文書の抜粋:
++++++++

タイムパトロール (藤子・F・不二雄)
タイムパトロール (藤子・F・不二雄)では、藤子・F・不二雄(以下、藤本)が遺した漫画作品『ドラえもん』、『T・Pぼん』、『マイホーム』に登場する組織「タイムパトロール」について扱う。それぞれの作品は独立しており、全作品で設定を共有する組織が存在するわけではない[注 1]。
アニメ、ゲーム等への登場についても言及するが、それらの作品は藤本主導で作られたわけではない。藤本没後の作品についても言及するが、それらの作品に藤本は関わっていない。これらの作品については区別して述べる(アニメ等のオリジナル作品には★を、藤本没後の作品には▲を併記)。
作品によるタイムパトロールの任務の差異
編集『ドラえもん』と『マイホーム』ではタイムトラベルを用いた犯罪(時間犯罪)の捜査・取り締まりが描かれている。
『T・Pぼん』では主に歴史に関わらない人物の救命活動が描かれている。
ドラえもん
編集漫画『ドラえもん』にタイムパトロールが登場する場面について述べる。巻数は特記のない限りてんとう虫コミックス。
- 1973年「未来世界の怪人」(4巻。初出時は無題)
- 未来の宇宙ロケット強盗犯(現代へ逃亡し、自分の正体を知ったのび太、ドラえもん、ジャイアンを消そうとした男)を間一髪で逮捕する。警察官同様の服装で、制帽の前章は「P」の文字。全員がサングラスを掛けており、素顔は分からない。熱線銃で武装している[注 2]。
- 1979年『ドラえもん のび太の恐竜』
- ドルマンスタインとそれに雇われた恐竜ハンター(時間犯罪者の一種)を逮捕するために、偵察用の小型カメラで時空間(タイムマシンの走行する空間)を監視したり、白亜紀の基地の位置を捜索する場面が描かれている。ドラえもんとのび太をおびき寄せるために基地の入り口を晒したところを発見し、メガロポリスにあるタイムパトロール本部(同作では2314年のメガロポリスにあるドルマンスタイン邸が描かれているが、タイムパトロール本部がある年代は明記されていない)から出動し逮捕に向かう。
- タイムマリン[注 3]
- タイムパトロールの巡視船。
- 「タイムマリン」は映画の図解記事等で用いられた名称で、漫画の作中には登場しない名称である(後述の「タイムスキッパー」等も同様)。

++++++++

使用データ:

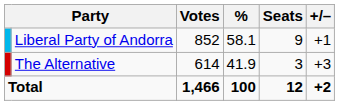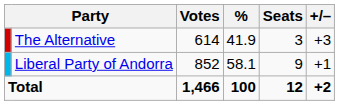rows swapped: Liberal Party of Andorra <-> The Alternative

++++++++

課題: タイムパトロールに関する本文から、「アニメ、ゲーム等への登場につ」で始まり「い)から出動し逮捕に向かう。」で終わる部分を、両端の語句も含めて一字も変えずに書き写してください。 答えるときは本文だけを手がかりにしてください。

正解:
アニメ、ゲーム等への登場についても言及するが、それらの作品は藤本主導で作られたわけではない。藤本没後の作品についても言及するが、それらの作品に藤本は関わっていない。これらの作品については区別して述べる(アニメ等のオリジナル作品には★を、藤本没後の作品には▲を併記)。
作品によるタイムパトロールの任務の差異
編集『ドラえもん』と『マイホーム』ではタイムトラベルを用いた犯罪(時間犯罪)の捜査・取り締まりが描かれている。
『T・Pぼん』では主に歴史に関わらない人物の救命活動が描かれている。
ドラえもん
編集漫画『ドラえもん』にタイムパトロールが登場する場面について述べる。巻数は特記のない限りてんとう虫コミックス。
- 1973年「未来世界の怪人」(4巻。初出時は無題)
- 未来の宇宙ロケット強盗犯(現代へ逃亡し、自分の正体を知ったのび太、ドラえもん、ジャイアンを消そうとした男)を間一髪で逮捕する。警察官同様の服装で、制帽の前章は「P」の文字。全員がサングラスを掛けており、素顔は分からない。熱線銃で武装している[注 2]。
- 1979年『ドラえもん のび太の恐竜』
- ドルマンスタインとそれに雇われた恐竜ハンター(時間犯罪者の一種)を逮捕するために、偵察用の小型カメラで時空間(タイムマシンの走行する空間)を監視したり、白亜紀の基地の位置を捜索する場面が描かれている。ドラえもんとのび太をおびき寄せるために基地の入り口を晒したところを発見し、メガロポリスにあるタイムパトロール本部(同作では2314年のメガロポリスにあるドルマンスタイン邸が描かれているが、タイムパトロール本部がある年代は明記されていない)から出動し逮捕に向かう。